Request —
Copy out each line of the material that includes the word "active".

Exercise inputs —
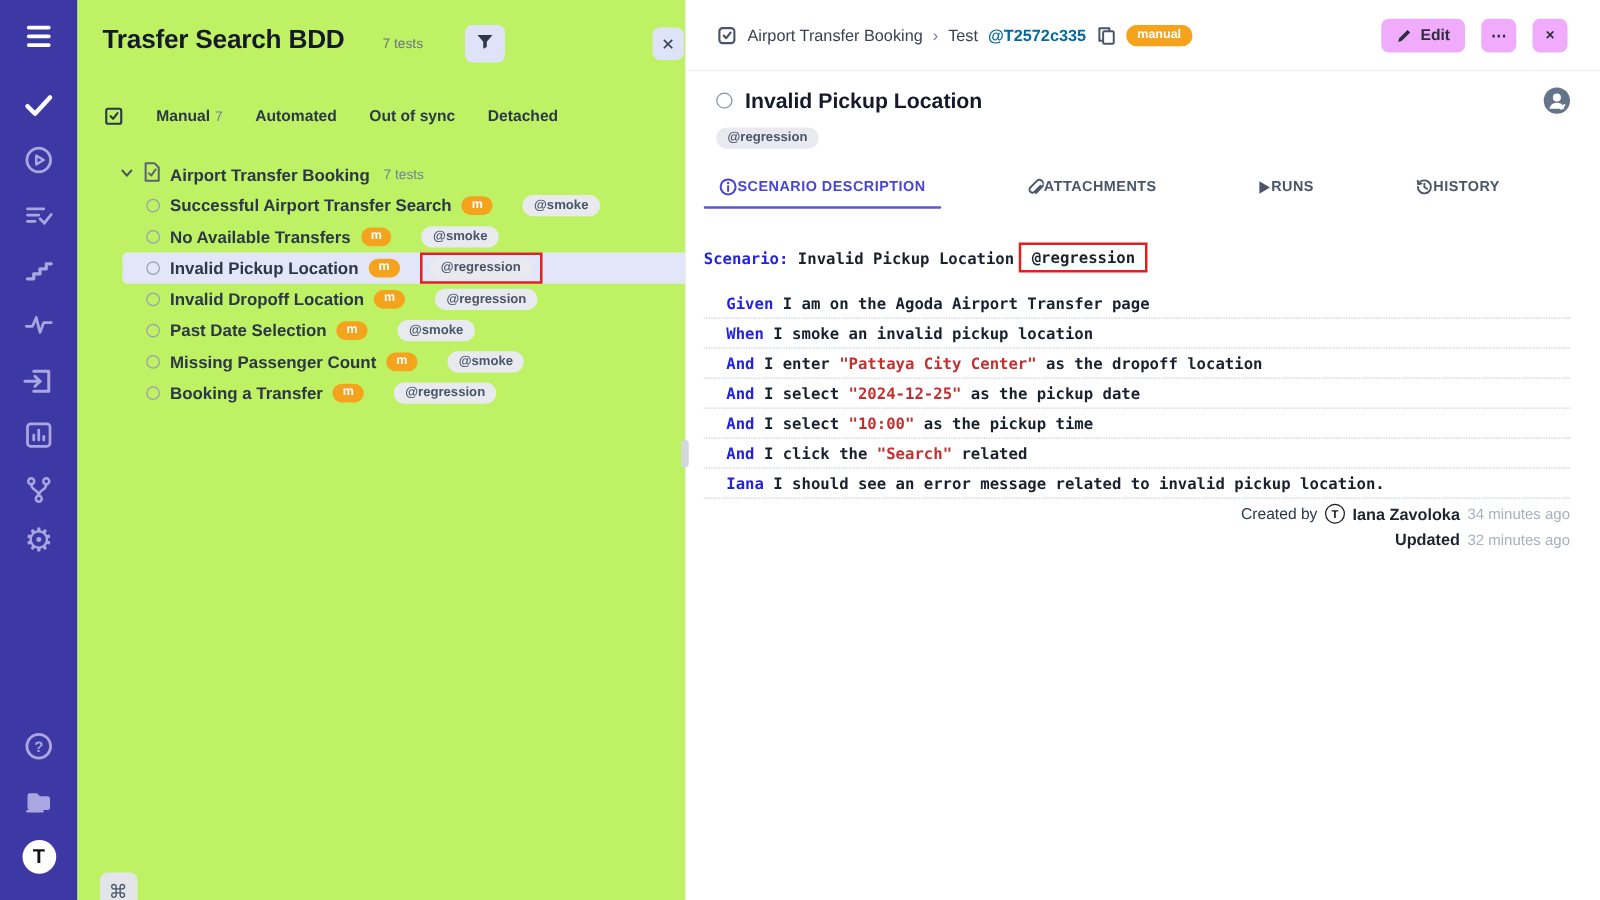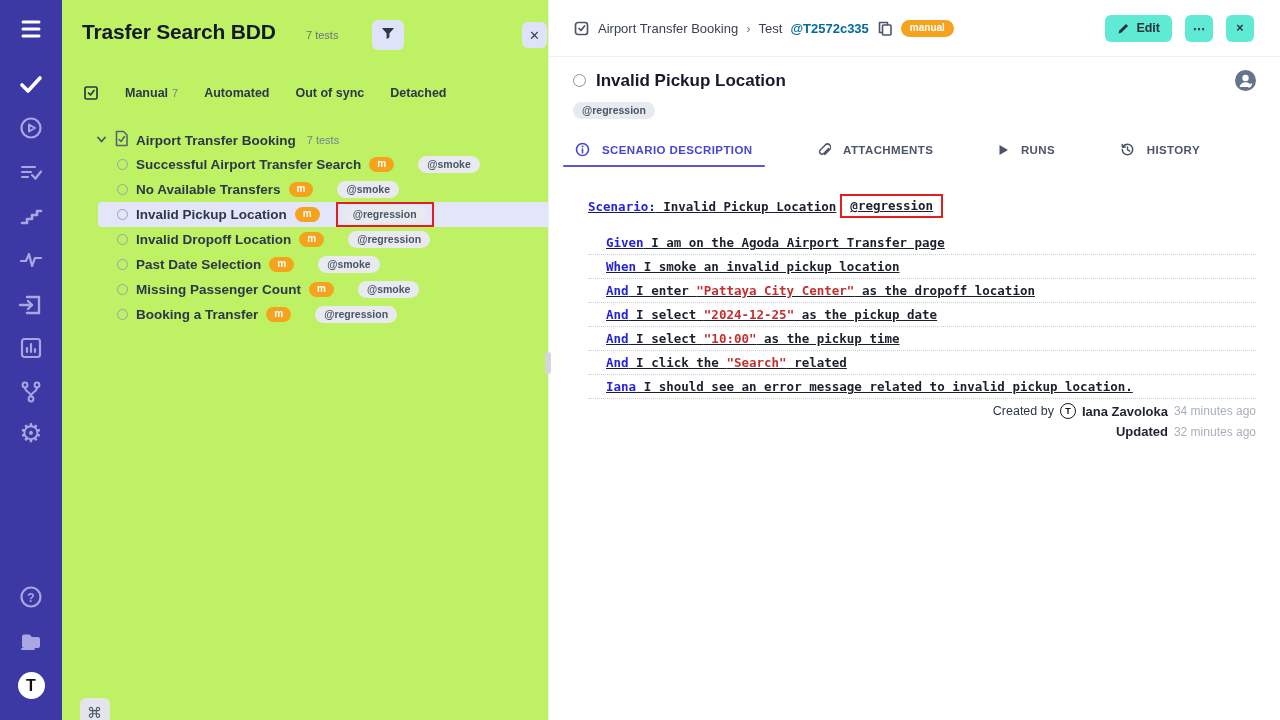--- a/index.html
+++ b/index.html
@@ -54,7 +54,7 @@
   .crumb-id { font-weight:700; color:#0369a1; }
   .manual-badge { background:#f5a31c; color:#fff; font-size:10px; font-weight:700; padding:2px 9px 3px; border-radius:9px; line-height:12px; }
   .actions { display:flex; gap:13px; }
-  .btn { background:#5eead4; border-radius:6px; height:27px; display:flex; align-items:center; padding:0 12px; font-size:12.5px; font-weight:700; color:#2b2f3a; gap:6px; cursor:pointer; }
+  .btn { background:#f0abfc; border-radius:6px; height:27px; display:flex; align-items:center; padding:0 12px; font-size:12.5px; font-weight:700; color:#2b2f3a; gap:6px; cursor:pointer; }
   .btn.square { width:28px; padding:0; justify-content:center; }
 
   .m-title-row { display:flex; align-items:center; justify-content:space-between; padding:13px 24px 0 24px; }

* * *

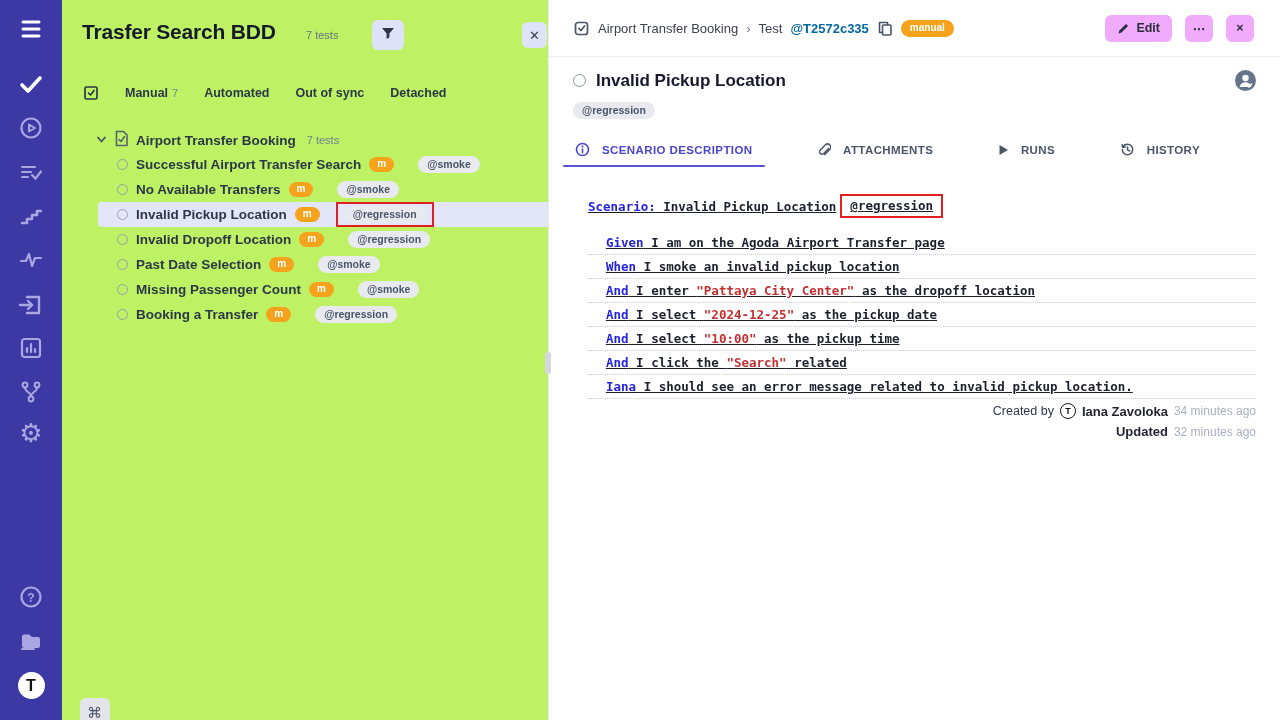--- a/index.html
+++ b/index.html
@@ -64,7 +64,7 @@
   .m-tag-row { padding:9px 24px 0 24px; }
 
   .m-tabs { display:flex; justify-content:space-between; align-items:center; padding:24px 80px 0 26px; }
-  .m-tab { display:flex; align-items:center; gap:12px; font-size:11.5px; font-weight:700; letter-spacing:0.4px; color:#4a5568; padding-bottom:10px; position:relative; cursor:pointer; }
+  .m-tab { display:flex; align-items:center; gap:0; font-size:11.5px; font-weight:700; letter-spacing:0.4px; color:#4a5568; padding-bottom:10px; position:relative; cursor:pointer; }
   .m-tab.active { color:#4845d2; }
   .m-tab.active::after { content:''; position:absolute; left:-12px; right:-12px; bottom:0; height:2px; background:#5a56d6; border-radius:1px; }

Answer space —
   .m-tab.active { color:#4845d2; }
   .m-tab.active::after { content:''; position:absolute; left:-12px; right:-12px; bottom:0; height:2px; background:#5a56d6; border-radius:1px; }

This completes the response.